Tutti i giorni passo davanti al centro immigrazione.
È sempre un via vai di persone, facce che raccontano di mille storie, mille esperienze, fatiche, speranze e sogni.
Qualcuno che corre perché in ritardo, con tutti i documenti in mano, o quando va bene dentro ad una cartellina. Altri che magari si son dimenticati la fototessera per i documenti e che se ne fanno fare una al volo al chioschetto ambulante che staziona davanti alla porta di ingresso, con i suoi odori (puzza di fritto solitamente) e la sua musica sparata a tutto volume. Basta sedersi su uno sgabello di plastica con dietro uno sfondo bianco, e il fido ragazzo che fino a tre minuti fa cucinava nel suo centimetro quadrato si arma di una digitale compatta e ti scatta una foto. Poi te la stampa con la stampante et voilà, ecco la tua fototessera. Tutto molto improvvisato.

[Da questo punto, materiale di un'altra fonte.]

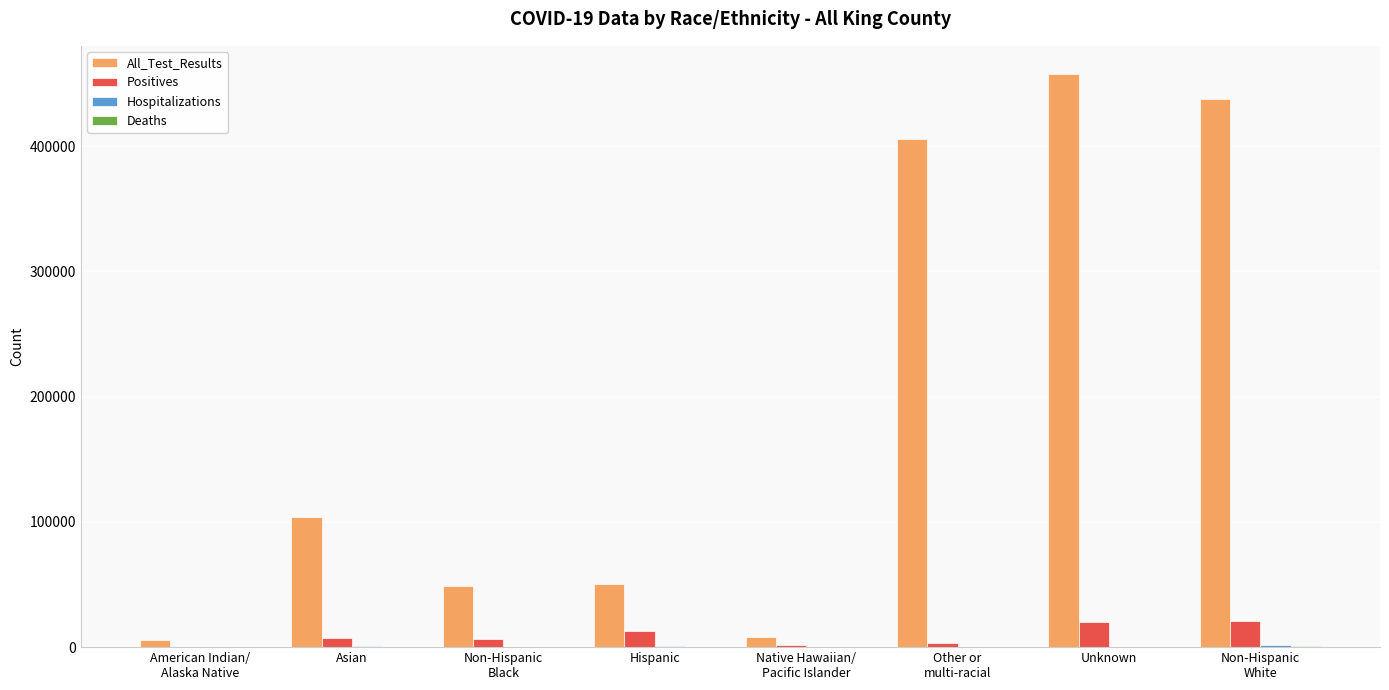

Is it true that All_Test_Results equals 82363 at Hispanic?

False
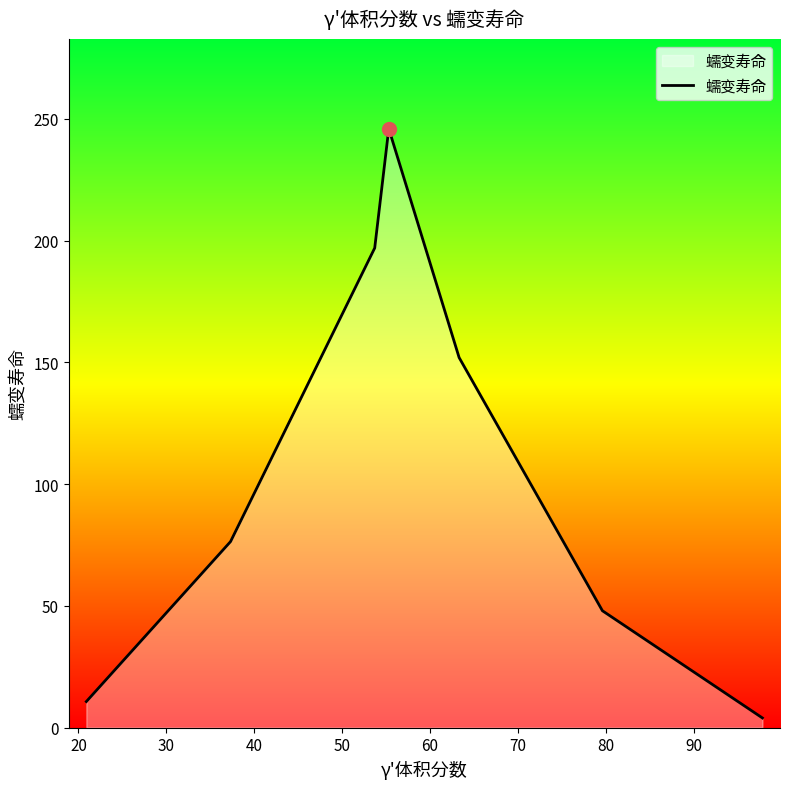

What is the greatest value displayed?

246.0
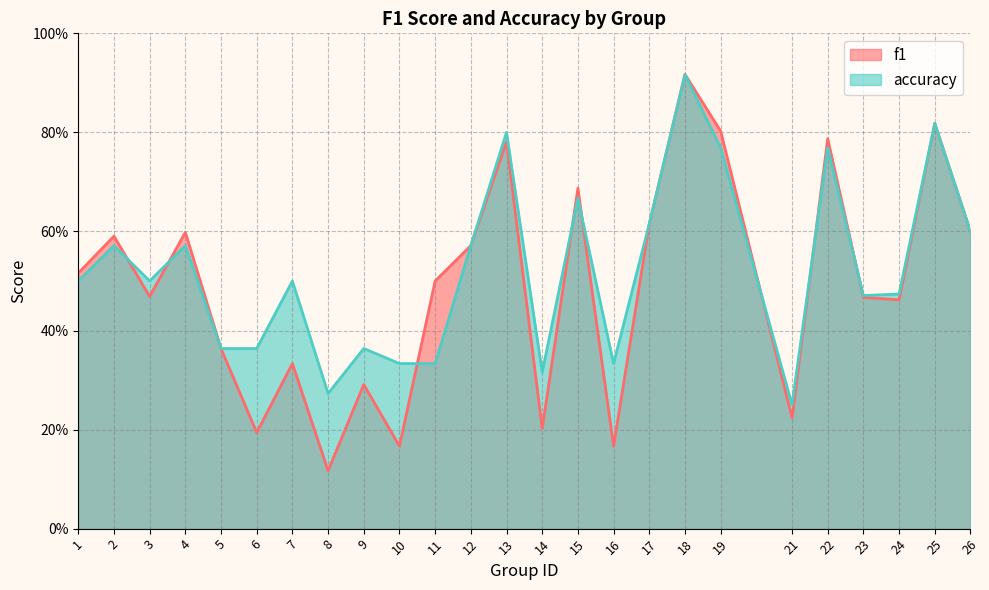

What is the difference between the maximum and second lowest values in the f1 series?

0.8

Questo angolo è proprio un piccolo pezzo di mondo, e non solo per le variegate lingue che capita di sentire, o per i diversi colori che capita di vedere.
Stamattina arrivando ho visto una coda di ragazzi africani che sfidando il gelo di questi giorni aspettavano di poter entrare.
Le conoscete quelle grandi ammucchiate all’italiana? Quella dell’entro prima io, ero in coda da quindici anni, lui mi teneva il posto, non sai chi sono io, etc. L’avete presente? Chi non l’ha mai vissuto una volta, in banca, al supermercato, alla posta …
Ecco, per un attimo dimenticate tutto ciò e immaginatevi tanti ragazzoni in fila, uno per uno, con una grande compostezza, con ordine.
Nessuno che cerca di saltare la fila, nessuno che protesta o sovrasta gli altri.
Mi sono fermata a contemplare quella bella immagine e gli ho lasciato un sorriso.
E’ vero, l’educazione e il rispetto delle regole non hanno nazionalità. Ma stamattina mi dicevo che noi italiani avevamo qualcosa da imparare.